▶ Work instruction A
According to the passage on WeakHashMap, which methods must be called in Java 1.2 and 1.3 for the WeakHashMap to release its values?
▶ Work instruction B
Resume the passage on WeakHashMap, starting right after its final sentence.

▶ Source text
String s = "hello ";
WeakHashMap h = new WeakHashMap(  );
s = null;

You might expect that the string "hello" can now be garbage-collected, since we have nulled the reference to it. However, a string created as a literal is created at compile time and held in a string pool in the class file. The JVM normally holds these strings internally in its own string pool after the class has been loaded. Consequently, the JVM retains a strong reference to the String object, and it will not be garbage-collected until the JVM releases it from the string pool: that may be never, or when the class is garbage-collected, or some other time. If you want to use a String object as a key to a WeakHashMap, ensure that it is created at runtime, e.g.:

String s1 = new String("hello");
String s2 = (new StringBuffer(  )).append("hello").toString(  );

This is one of the few times when creating extra copies of an object is better for performance! This string does not get put into the JVM string pool, and so can be garbage-collected when the application no longer holds strong references to it.

Note that calling String.intern( ) on a string will also put it into the internal JVM string pool, giving rise to the same issues as literal strings. Similarly, other objects that the JVM could retain a strong reference to, such as Class objects, may also not be garbage-collected when there are no longer any strong references to them from the application, and so also should not be used as Reference object keys. Some consequences of the WeakHashMap implementation
  1. Reference clearing is atomic. Consequently, there is no need to worry about achieving some sort of corrupt state if you try to access an object and the garbage collector is clearing keys at the same time. You will either get the object or you won't.

  2. For 1.2 and 1.3, the values are not released until the WeakHashMap is altered. Specifically, one of the mutator methods, put( ), remove( ), or clear( ), needs to be called directly or indirectly (e.g., from putAll( )) for the values to be released by the WeakHashMap. If you do not call any mutator methods after populating the WeakHashMap, the values and WeakReference objects will never be dereferenced. This does not apply to 1.4 or, presumably, to later versions. However, even with 1.4, the WeakReference keys and values are not released in the background. With 1.4, the WeakReference keys and values are only released when some WeakHashMap method is executed, giving the WeakHashMap a chance to run through the reference queue.

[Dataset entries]
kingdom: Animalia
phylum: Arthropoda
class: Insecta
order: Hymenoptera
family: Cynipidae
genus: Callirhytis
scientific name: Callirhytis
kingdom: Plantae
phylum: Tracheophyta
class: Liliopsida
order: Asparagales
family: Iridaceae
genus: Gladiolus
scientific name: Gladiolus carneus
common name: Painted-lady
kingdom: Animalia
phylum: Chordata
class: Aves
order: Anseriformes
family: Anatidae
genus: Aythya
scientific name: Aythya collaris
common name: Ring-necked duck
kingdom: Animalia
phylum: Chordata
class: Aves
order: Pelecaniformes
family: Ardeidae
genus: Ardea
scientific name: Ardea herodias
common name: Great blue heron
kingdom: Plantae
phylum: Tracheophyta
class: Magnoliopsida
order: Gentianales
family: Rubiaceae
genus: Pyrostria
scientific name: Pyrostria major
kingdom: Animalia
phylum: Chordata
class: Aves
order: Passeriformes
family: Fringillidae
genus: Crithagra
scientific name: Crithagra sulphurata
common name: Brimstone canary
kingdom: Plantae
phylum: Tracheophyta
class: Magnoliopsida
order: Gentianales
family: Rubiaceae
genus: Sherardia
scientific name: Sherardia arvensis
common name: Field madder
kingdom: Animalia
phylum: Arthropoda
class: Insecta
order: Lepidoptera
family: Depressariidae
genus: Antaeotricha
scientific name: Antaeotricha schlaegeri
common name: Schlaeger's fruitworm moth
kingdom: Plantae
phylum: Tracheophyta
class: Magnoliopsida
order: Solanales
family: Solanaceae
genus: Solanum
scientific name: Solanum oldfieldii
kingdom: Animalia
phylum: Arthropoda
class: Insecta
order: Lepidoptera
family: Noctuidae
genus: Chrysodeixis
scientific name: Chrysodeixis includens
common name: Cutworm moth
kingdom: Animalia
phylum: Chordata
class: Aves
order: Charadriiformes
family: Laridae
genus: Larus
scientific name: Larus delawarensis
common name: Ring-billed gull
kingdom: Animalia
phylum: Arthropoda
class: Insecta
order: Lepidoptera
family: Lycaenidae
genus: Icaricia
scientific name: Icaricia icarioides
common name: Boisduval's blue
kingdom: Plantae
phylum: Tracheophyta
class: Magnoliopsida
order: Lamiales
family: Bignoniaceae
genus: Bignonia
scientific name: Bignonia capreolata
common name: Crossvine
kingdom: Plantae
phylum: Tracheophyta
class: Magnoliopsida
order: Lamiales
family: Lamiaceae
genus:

▶ Exercise output A
One of the mutator methods put( ), remove( ), or clear( ), called directly or indirectly.

▶ Exercise output B
  3. The 1.2 and 1.3 WeakHashMap implementation wraps an internal HashMap. This means that practically every call to the WeakHashMap has one extra level of indirection it must go through (e.g., WeakHashMap.get( ) calls HashMap.get( )), which can be a significant performance overhead. This is a specific choice of the implementation. The 1.4 implementation has no such problem.

  4. In the 1.2 and 1.3 implementations, every call to get( ) creates a new WeakReference object to enable equality testing of keys in the internal HashMap. Although these are small, short-lived objects, if get( ) is used intensively this could generate a heavy performance overhead. Once again, the 1.4 implementation has no such problem.

Unlike many other collections, WeakHashMap cannot maintain a count of elements, as keys can be cleared at any time by the garbage collector without immediately notifying the WeakHashMap. This means that seemingly simple methods such as isEmpty( ) and size( ) have more complicated implementations than for most collections. Specifically, size( ) in the 1.2 and 1.3 implementations actually iterates through the keys, counting those that have not been cleared. Consequently, size( ) is an operation that takes time proportional to the size of the WeakHashMap. In the 1.4 implementation, size( ) processes the reference queue, then returns the current size. Similarly, in the 1.2 and 1.3 implementations, isEmpty( ) iterates through the collection looking for a non-null key. This produces the perverse result that a WeakHashMap that had all its keys cleared and is therefore empty requires more time for isEmpty( ) to return than a similar WeakHashMap that is not empty. In the 1.4 implementation, isEmpty( ) processes the reference queue and returns whether the current size is 0, thus providing a more consistent execution time, although on average the earlier isEmpty( ) implementation would be quicker.